Rich with history, Fort Worth went through severe growing pains during its initial transformation from a series of forts to a bustling metropolitan area. In the beginning, it was Hell. Literally. During the late 1800s, Sundance Square was known as Hell’s Half Acre. It was so named because it had already developed a reputation for being an arduous and demanding area. The city was bursting with the vitality of an emerging American West, but it was also a rough, crude expanse that housed all manner of residents. It was home to both the lawman and the outlaw; both as coarse as the landscape the city was born from.

Today, Fort Worth is aptly nicknamed Cowtown. The name has significant meaning because one of the city’s first, and most lasting, enterprises was the herding and driving of cattle from Fort Worth’s section of the Chisholm Trail on up through Kansas. It wasn’t until the arrival of the railroads, specifically the Texas & Pacific Railway in 1876, that the city truly morphed into the contemporary wonder that many know and love today. Nowhere is that more on display than in Hell’s Half Acre itself.

No longer hellish at all, Sundance Square was originally named after the Sundance Kid, who was a guest and admirer of the area. It’s even said that he often used the location as hideout from his frequent misdeeds. Outlaws aside, the square is now a hotbed of culture, education and modern conveniences. While it may have been the former stomping ground of Texas legends like Doc Holiday and Butch Cassidy, it’s now the former stomping ground of, well, Texas notables like T-Bone Burnett, Kelly Clarkson and Bill Paxton, among others.

Visitors to Sundance Square today don’t have to worry about outlaws. They can enjoy casual strolls among the area’s art-deco buildings and designer landscapes, or they can get their shopping on full steam ahead with distinctive stores like Retro Cowboy or Pappagallo Classiques. The retail shops in the square carry as much variance and diversity as the very city in which they are housed in. It’s just as easy to pick up a T-shirt for the old man at the Dallas Cowboys Pro Shop as it is to find that one-of-a-kind treasure at the unusual, but equally impressive Earth Bones store.

If it’s one-of-a-kind cuisine that fits the bill after bargain-hunting, hungry patrons can take in fresh Mexican fare at Cabo Grande, or wallow in the hand-cut, smoky deliciousness of The Mercury Chop House. And no culinary visit would be complete without a sampling of authentic Creole and Southern flavors at Reata on Houston Street. The chicken chile rellenos alone are worth hopping aboard the first available Grapevine Railroad into Fort Worth.
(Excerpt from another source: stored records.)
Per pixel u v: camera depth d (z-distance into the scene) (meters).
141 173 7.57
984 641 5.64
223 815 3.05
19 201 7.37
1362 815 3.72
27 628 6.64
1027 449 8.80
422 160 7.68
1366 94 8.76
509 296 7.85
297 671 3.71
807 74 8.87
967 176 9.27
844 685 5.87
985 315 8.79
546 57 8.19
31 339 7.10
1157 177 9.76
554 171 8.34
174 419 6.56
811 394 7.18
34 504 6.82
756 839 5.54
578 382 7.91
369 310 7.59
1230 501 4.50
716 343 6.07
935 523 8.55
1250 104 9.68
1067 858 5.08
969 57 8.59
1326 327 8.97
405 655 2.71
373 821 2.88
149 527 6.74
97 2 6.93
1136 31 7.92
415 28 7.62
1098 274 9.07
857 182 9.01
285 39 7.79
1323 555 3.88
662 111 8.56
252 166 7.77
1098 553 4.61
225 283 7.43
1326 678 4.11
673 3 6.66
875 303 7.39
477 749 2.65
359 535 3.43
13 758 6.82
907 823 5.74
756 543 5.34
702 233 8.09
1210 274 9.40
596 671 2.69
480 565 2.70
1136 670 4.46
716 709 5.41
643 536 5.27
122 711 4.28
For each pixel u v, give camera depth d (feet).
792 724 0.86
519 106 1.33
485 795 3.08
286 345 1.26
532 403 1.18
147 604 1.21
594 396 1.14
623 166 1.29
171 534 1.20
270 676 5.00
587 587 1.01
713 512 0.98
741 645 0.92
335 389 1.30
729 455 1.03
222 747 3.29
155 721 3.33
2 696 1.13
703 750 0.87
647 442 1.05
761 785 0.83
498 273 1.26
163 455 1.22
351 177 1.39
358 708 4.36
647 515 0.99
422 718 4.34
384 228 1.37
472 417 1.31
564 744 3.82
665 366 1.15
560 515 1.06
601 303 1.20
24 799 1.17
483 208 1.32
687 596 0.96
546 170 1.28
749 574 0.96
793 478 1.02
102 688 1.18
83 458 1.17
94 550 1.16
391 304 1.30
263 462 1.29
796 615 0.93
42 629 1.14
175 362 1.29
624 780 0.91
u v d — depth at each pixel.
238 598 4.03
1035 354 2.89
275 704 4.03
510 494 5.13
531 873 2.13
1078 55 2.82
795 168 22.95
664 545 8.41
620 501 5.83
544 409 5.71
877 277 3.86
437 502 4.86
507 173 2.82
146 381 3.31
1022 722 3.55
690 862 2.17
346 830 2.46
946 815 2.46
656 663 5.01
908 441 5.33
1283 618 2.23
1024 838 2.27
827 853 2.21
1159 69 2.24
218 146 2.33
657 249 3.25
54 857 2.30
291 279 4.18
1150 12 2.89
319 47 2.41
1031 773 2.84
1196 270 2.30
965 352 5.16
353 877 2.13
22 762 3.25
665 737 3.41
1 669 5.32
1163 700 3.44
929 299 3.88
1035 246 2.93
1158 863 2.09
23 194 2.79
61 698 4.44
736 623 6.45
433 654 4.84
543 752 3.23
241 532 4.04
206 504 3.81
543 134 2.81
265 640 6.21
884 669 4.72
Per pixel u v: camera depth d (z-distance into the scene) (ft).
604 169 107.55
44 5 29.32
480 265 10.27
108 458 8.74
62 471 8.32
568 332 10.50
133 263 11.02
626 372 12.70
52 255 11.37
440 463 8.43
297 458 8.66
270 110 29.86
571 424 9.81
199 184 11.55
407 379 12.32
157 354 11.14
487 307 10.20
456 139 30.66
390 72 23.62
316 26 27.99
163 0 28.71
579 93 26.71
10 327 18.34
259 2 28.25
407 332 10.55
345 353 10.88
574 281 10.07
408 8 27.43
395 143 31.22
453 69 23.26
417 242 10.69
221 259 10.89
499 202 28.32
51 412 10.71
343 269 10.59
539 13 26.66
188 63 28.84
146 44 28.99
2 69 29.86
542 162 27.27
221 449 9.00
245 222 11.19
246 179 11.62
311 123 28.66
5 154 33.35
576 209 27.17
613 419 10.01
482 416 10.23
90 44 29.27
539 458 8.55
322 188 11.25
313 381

Once the palate is satiated, visitors can continue their adventure and indulge in a vibrant nightlife consisting of everything from the authentic Texas soundscapes of the Lone Star Nightclub, to the silky smooth rhythms inside the doors of the Scat Jazz Lounge in the celebrated Woolworth Building. If it’s a good brew you’re after, consider The Flying Saucer on 4th Street, offering countless bottles and draughts to choose from.

Fort Worth and Sundance Square have a wealth of history hidden in every crook of the town’s signature makeup. The richness of Cowtown’s legacy isn’t subtle, but then again, it doesn’t have to be. Fort Worth has earned its place in the pantheon of America’s great cities by the hardest of workers and the loftiest of dreamers. You can still hear trains running daily in Stockyard Station, and the train whistles carry the voices of the very people who had a hand in crafting the city’s legacy. Whether it’s through the music and culture, or the food and the people, there’s something here for everyone to appreciate.